Some parts of the guidelines are just "bikeshed colouring" within
scope of the package, with the choice not significantly impacting
other parts of the distro, or impacting workflow processes. That's
totally ok, and rpmautospec is something I would (currently)  put
in that category. There's no scenario I forsee in which a proven
packager would have a blocking problem that requires changing
the rpmautospec choice.

Other parts of the guidelines affect things outside a package and
or affect general processes. Those are areas where I think Fedora
shoudl always aim to be explicit about what's expected.

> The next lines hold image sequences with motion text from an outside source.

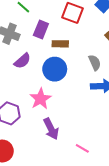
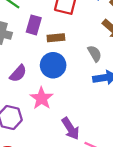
purple semicircle: (22, 61) -> (18, 73), moved
purple arrow: (51, 129) -> (71, 129), moved

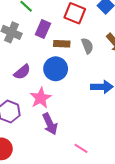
gray semicircle: (95, 54) -> (87, 46), moved
purple arrow: (71, 129) -> (50, 124), moved

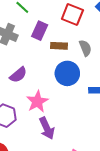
blue circle: (56, 69) -> (67, 73), moved

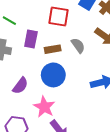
blue circle: (67, 73) -> (53, 75), moved

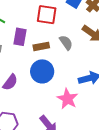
pink star: (44, 107) -> (67, 99), moved

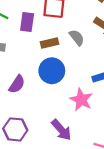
purple rectangle: (20, 37) -> (27, 22), moved

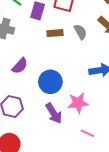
blue circle: (52, 71) -> (50, 82), moved
pink star: (81, 100) -> (78, 103), moved, turned 30

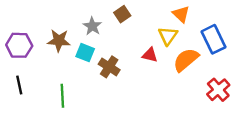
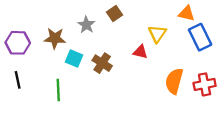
orange triangle: (181, 14) -> (187, 14), moved, turned -30
cyan square: (85, 53) -> (74, 59), moved
orange semicircle: (186, 60) -> (174, 81), moved, turned -35
red cross: (218, 90) -> (205, 84), turned 30

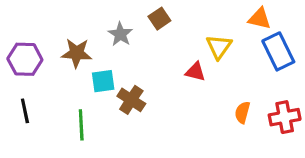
cyan square: (74, 59) -> (103, 81), turned -30
brown cross: (102, 63) -> (131, 100), moved
orange semicircle: (174, 81) -> (242, 112), size x0.6

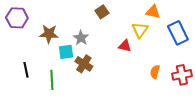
orange triangle: (260, 19) -> (153, 12), moved
gray star: (120, 34) -> (81, 38), moved
purple hexagon: (25, 59) -> (17, 18), moved
black line: (25, 111) -> (26, 70), moved

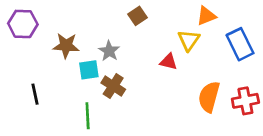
orange triangle: (153, 12) -> (206, 16), turned -35
orange semicircle: (155, 72) -> (209, 97), size x1.6
green line: (52, 80) -> (88, 116), moved

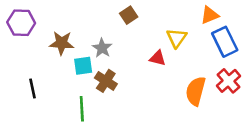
orange triangle: (206, 16) -> (210, 15), moved
red cross: (245, 101) -> (228, 81), moved, turned -30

How a proven packager should contact maintainers is something in
the latter bucket, and IMHO should be explicit about the recommended
approach, and not list countless different possible communications
ideas to suit everyone's personal preference.

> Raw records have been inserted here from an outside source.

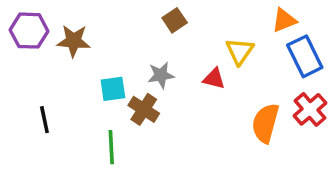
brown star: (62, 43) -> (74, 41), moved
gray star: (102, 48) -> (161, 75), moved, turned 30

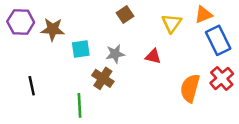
yellow triangle: (240, 51) -> (172, 23), moved
cyan square: (113, 89) -> (81, 49), moved

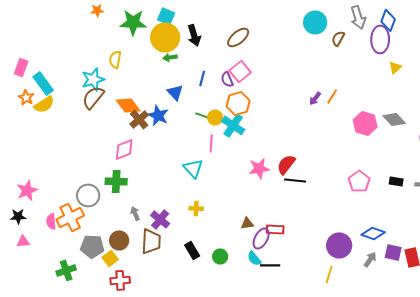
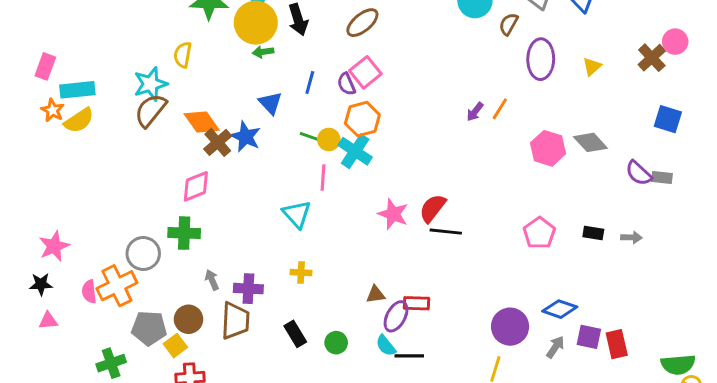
purple ellipse: (380, 39) -> (541, 59), moved
cyan rectangle: (43, 83) -> (77, 90), turned -60
pink star: (259, 168) -> (393, 214), turned 30
purple cross: (160, 219) -> (248, 289), turned -36

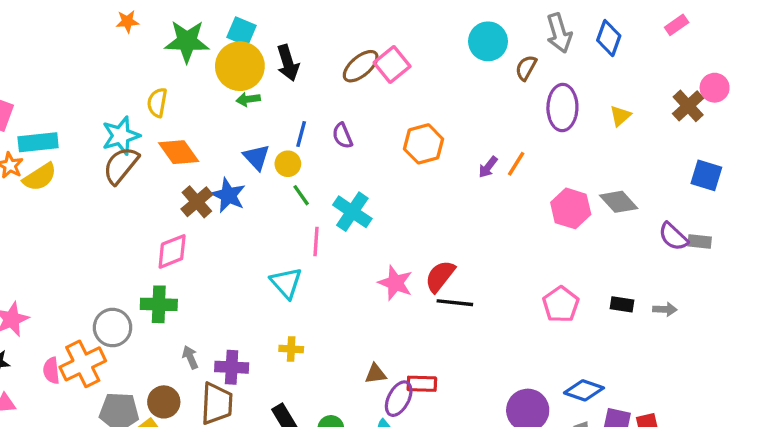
pink square: (365, 72) -> (392, 65), moved
orange hexagon: (362, 119) -> (423, 144), moved
orange diamond: (202, 122) -> (179, 152), moved
green line: (310, 137) -> (301, 195), turned 36
yellow circle: (329, 140) -> (288, 164), moved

> > I myself have a preference that we put changes to libvirt spec upstream
> > first, but ultimately Fedora trumps that preference. So if a PP comes
> > along and merges a change downstream only, its my job to reconcile that
> > upstream. That's ok. My preference simplifies my life 95% of the time,
> > and lets PP still do their job downstream when important.
> > 
> > Looking at our guidance
> > 
> >   https://docs.fedoraproject.org/en-US/fesco/Provenpackager_policy/
> > 
> > It is very non-specific
> > 
> >   "Prior to making changes, provenpackagers should try to communicate
> >    with owners of a package in bugzilla, dist-git pull requests, IRC,
> >    matrix, or email."
> > 
> > This is sooo vague & open to interpretation I can easily see how differences
> > of opinion can arise from this. If you send an email, how long do you have
> > to wait for a response ? If you don't get an email response do you have to
> > open a bugzilla too, or is lack of email response enough to allow you to go
> > ahead ? If 1 communication attempt is not sufficient, is two different
> > attempts sufficient, or do they have to try all 5 methods of communication
> > listed ? Combine that with "personal preferences" and it is surprising there
> > are not more conflicts seen.
> 
> If you go by "should vs must" then no communication at all is fine, too.

I don't think 'no communication' is fine. Just that we should document
the preferred approach, and that maintainers should be OK with the
preferred approach being used, even if they would prefer other comms
approaches ordinarily.

> Again, I'm not involved in the current case nor referring to it. But
> when I got mad at PPs in the past it was when "communication" consisted
> of a mere push straight to the main branch; at times with suboptimal
> commit messages; sometimes even pushing FTBFS commits.

While there can be reasons to push directly to git, I think it should be
considered very exceptional. Again I think this would be helped if the
guidelines explicitly said that opening a PR is the strongly favoured
default approach.

Personally, I would aim to mandate PR is used exclusively for everything
done in Fedora. Even if that PR gets immediately almost approved & merged
by the same person, it at least enables automated CI to catch clearly
FTBFS problems. This would need very good automation to make it scale
in the scenarios where large distro wide changes are needed. So today I'd
be fine with just saying PRs are simply the default strongly preferred
option. It'd be better than the vague language used today about how
PP should communicate with maintainers.